THE TASK
Give the entries again exactly, every one of them.

DATA FOR ANALYSIS
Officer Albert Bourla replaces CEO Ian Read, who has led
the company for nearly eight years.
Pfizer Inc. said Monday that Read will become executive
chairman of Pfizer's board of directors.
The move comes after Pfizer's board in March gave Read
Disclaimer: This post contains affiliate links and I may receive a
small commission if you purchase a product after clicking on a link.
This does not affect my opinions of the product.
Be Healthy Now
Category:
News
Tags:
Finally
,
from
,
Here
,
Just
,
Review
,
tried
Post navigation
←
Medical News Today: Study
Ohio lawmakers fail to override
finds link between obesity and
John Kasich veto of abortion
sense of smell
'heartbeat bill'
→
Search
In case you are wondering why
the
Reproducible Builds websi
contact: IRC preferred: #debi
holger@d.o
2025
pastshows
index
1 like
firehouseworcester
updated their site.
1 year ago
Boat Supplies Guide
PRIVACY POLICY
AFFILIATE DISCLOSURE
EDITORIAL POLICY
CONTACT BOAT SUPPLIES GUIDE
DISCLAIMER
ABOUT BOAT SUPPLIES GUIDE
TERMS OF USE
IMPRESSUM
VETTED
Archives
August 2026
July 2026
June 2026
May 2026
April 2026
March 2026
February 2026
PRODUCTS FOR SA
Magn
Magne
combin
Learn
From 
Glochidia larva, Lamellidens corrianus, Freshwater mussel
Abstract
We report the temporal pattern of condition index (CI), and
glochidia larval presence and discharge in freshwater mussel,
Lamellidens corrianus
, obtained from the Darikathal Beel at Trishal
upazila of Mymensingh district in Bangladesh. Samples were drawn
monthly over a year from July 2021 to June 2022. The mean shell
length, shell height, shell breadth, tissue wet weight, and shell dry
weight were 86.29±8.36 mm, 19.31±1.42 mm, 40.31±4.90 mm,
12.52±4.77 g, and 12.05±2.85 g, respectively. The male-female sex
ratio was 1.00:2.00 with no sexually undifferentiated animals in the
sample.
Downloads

SOLVED EXERCISE
Officer Albert Bourla replaces CEO Ian Read, who has led
the company for nearly eight years.
Pfizer Inc. said Monday that Read will become executive
chairman of Pfizer's board of directors.
The move comes after Pfizer's board in March gave Read
Disclaimer: This post contains affiliate links and I may receive a
small commission if you purchase a product after clicking on a link.
This does not affect my opinions of the product.
Be Healthy Now
Category:
News
Tags:
Finally
,
from
,
Here
,
Just
,
Review
,
tried
Post navigation
←
Medical News Today: Study
Ohio lawmakers fail to override
finds link between obesity and
John Kasich veto of abortion
sense of smell
'heartbeat bill'
→
Search
In case you are wondering why
the
Reproducible Builds websi
contact: IRC preferred: #debi
holger@d.o
2025
pastshows
index
1 like
firehouseworcester
updated their site.
1 year ago
Boat Supplies Guide
PRIVACY POLICY
AFFILIATE DISCLOSURE
EDITORIAL POLICY
CONTACT BOAT SUPPLIES GUIDE
DISCLAIMER
ABOUT BOAT SUPPLIES GUIDE
TERMS OF USE
IMPRESSUM
VETTED
Archives
August 2026
July 2026
June 2026
May 2026
April 2026
March 2026
February 2026
PRODUCTS FOR SA
Magn
Magne
combin
Learn
From 
Glochidia larva, Lamellidens corrianus, Freshwater mussel
Abstract
We report the temporal pattern of condition index (CI), and
glochidia larval presence and discharge in freshwater mussel,
Lamellidens corrianus
, obtained from the Darikathal Beel at Trishal
upazila of Mymensingh district in Bangladesh. Samples were drawn
monthly over a year from July 2021 to June 2022. The mean shell
length, shell height, shell breadth, tissue wet weight, and shell dry
weight were 86.29±8.36 mm, 19.31±1.42 mm, 40.31±4.90 mm,
12.52±4.77 g, and 12.05±2.85 g, respectively. The male-female sex
ratio was 1.00:2.00 with no sexually undifferentiated animals in the
sample.
Downloads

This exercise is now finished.